Research Group
in Analytic Philosophy

Bodily awareness: feeling or merely knowing?

18 October 2017  |  15:00  |  Seminari de Filosofia (UB, Barcelona)

Abstract

We are aware of our bodily posture, of our temperature, of our physiological balance, of the pressure exerted on our skin, and so forth. Insofar as these properties are detected by a range of inner sensory receptors, one may conceive of bodily awareness on the model of perceptual awareness. However, there are other features of the body that are of a higher level and that cannot be directly extracted at the sensory level. They characterize what may be described as the fundamental state of the body, that is the enduring relation of the body with the world and with the self. We are aware that the body is here in the external world, that it belongs to us, and that it has two arms and two legs that can do some things but not others. Low-level bodily properties fluctuate all the time: you feel cold and then you do not; you are thirsty, you drink, you feel better until next time, and so forth. By contrast, the fundamental core of bodily awareness is relatively permanent, and thus rarely at the forefront of consciousness: it does not attract attention because it normally does not change. One may even ask: do we actually ever feel the body that way, or do we merely know those fundamental facts?
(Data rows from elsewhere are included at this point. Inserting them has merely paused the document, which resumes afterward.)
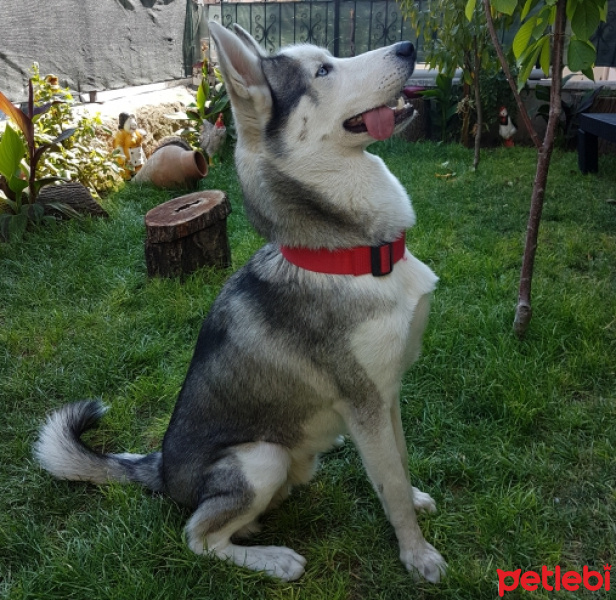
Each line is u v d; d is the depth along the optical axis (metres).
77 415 2.64
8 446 2.92
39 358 3.62
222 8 11.14
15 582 2.22
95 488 2.68
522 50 3.20
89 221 5.55
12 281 4.57
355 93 2.00
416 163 7.95
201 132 8.09
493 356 3.28
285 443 2.28
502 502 2.37
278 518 2.49
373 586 2.17
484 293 4.09
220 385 2.25
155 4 9.62
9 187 5.32
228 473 2.19
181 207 4.71
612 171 7.14
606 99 8.48
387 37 10.70
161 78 10.05
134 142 7.38
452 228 5.47
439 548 2.29
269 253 2.21
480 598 2.06
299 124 2.02
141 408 3.24
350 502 2.52
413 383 3.22
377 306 1.99
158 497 2.55
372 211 2.03
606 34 9.13
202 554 2.24
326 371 2.08
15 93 7.03
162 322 3.95
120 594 2.11
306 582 2.21
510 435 2.81
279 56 2.09
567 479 2.54
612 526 2.28
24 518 2.48
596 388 3.06
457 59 7.47
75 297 4.35
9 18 6.79
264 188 2.08
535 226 3.33
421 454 2.75
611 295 3.91
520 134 9.39
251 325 2.15
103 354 3.59
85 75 8.20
Advocates of the liberal view reply positively. They claim that we have a primitive nonconceptual awareness of bodily ownership and agency (Bayne, 2011; Billon, 2017; Peacocke, 2014; Vignemont, 2013). However, according to a general principle of phenomenal parsimony, it may seem that one should avoid positing additional phenomenal properties into one’ s mental ontology as much as possible (Wu, forthcoming). If, for instance, one grants that there are feelings of bodily ownership, there is a risk of an unwarranted multiplication of feelings: feelings of a tanned body, feelings of a well-dressed body, feelings of a body in a train, and so forth. Advocates of the conservative view thus reject a distinctive experiential signature.
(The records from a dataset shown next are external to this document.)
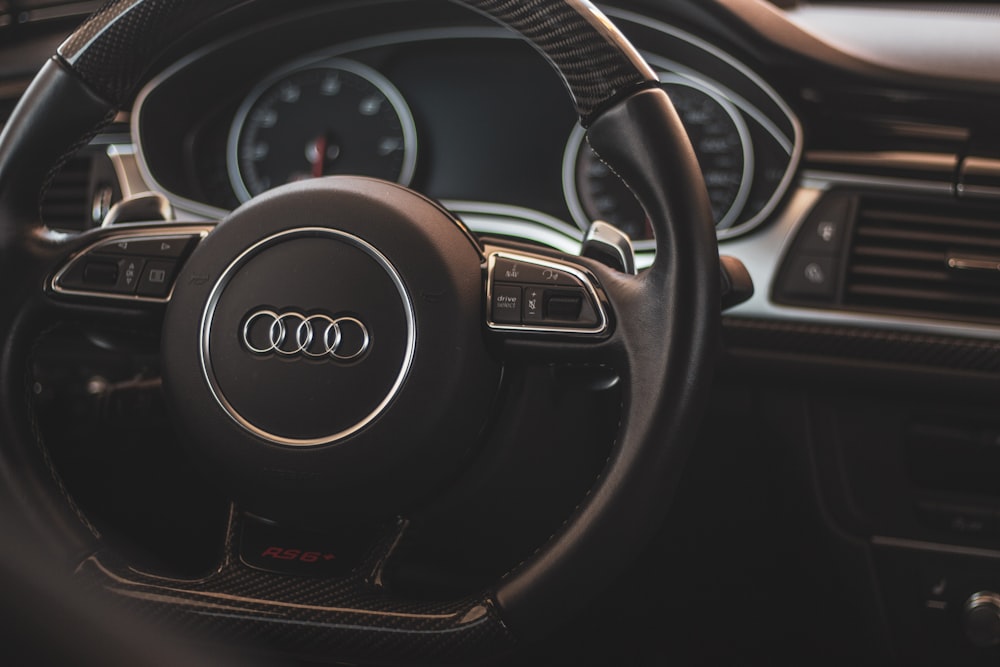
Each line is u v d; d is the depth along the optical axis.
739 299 1.00
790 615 1.55
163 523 1.42
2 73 1.67
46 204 1.56
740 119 1.42
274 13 1.50
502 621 0.76
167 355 0.79
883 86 1.36
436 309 0.76
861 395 1.41
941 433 1.42
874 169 1.37
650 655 1.56
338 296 0.76
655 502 0.75
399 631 0.76
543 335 0.77
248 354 0.77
This debate has recently turned to cognitive science to find answers, and more specifically to illusions and pathological disorders of bodily awareness. The difficulty, however, is that there is room for interpretation in the analysis of these empirical cases and where the liberals see feelings, the conservatives see cognitive attitudes. Here I will determine what reasons— if any— there are to posit bodily feelings.